Ms FENTIMAN: I thank the member for the question. It was a really special day when we were
up in Rockhampton with patients who were undergoing cancer treatment to announce that
Rockhampton would get a PET scanner. There is a lot of work that has to happen obviously to get a
PET scanner installed at Rocky, with a very specialist workforce and specialist facilities. We are doing
that work now. We are doing the preparation to have the specialist workforce and we are doing the
work to have the infrastructure.
Infrastructure planning will need to consider whether the available space and radiation shielding
is of an appropriate size for the scanner and if the appropriate surrounding infrastructure is suitable—
uptake rooms, laboratory, patient waiting spaces. Initial planning has also commenced to inform a
master plan and business case to ensure the hospital can accommodate this. It is a three-year timetable
and that allows for detailed design, development, procurement, construction and fit-out, testing and
commissioning of the PET scanner, onsite training of staff, and assessment of the available room in
relation to radiation shielding and space for the scanner.

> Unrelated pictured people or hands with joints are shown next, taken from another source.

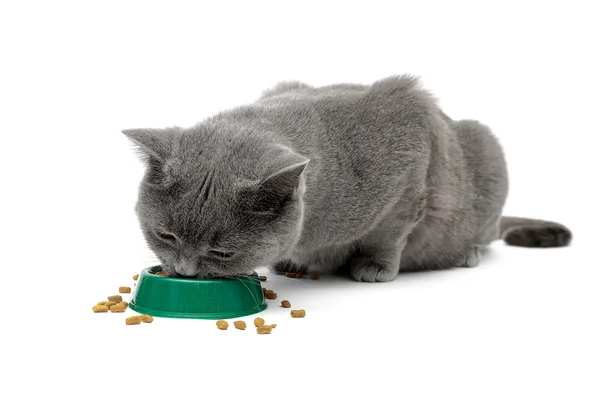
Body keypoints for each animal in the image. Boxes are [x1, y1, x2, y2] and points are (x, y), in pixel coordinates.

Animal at [122, 75, 572, 282]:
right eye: (165, 236)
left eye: (221, 253)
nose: (184, 272)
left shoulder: (410, 175)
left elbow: (389, 233)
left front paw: (374, 267)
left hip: (485, 143)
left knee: (485, 232)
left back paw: (468, 253)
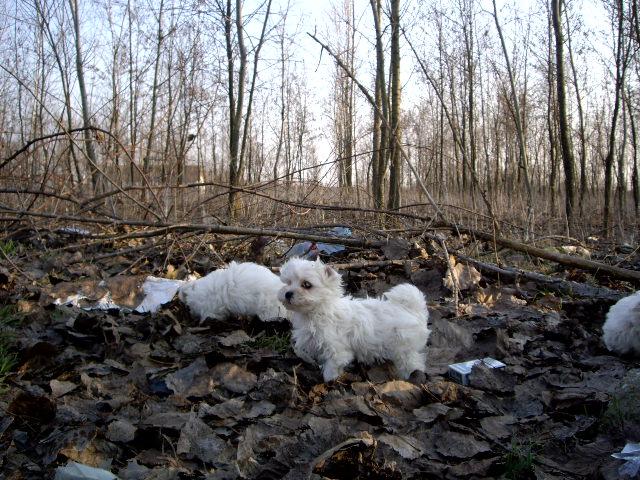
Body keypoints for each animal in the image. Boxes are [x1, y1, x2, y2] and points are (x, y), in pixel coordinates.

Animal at [278, 258, 432, 382]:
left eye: (307, 285)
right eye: (288, 282)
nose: (288, 293)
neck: (318, 312)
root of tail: (413, 310)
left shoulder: (337, 350)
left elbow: (333, 366)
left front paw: (329, 379)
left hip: (405, 348)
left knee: (412, 363)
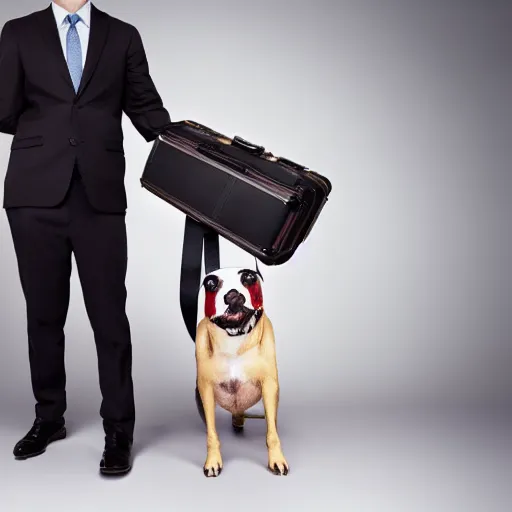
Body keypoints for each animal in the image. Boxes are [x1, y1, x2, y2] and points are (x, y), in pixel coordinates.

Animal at [194, 266, 288, 478]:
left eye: (249, 277)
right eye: (210, 283)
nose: (233, 295)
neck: (234, 341)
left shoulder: (270, 386)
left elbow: (272, 434)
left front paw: (276, 460)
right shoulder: (206, 390)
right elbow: (212, 434)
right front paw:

What I would also say for the member is obviously we are going to need to continue to invest in
these kinds of scanners right across the state and it is a highly trained workforce. As part of our
$1.7 billion workforce strategy, there is a real focus on nuclear medicine. Currently, we do not do any
training in Queensland for our nuclear medicine workforce and that is something we are working to
change. We are actively working with our universities to make sure we can train up the next generation
of nuclear medicine workers as well.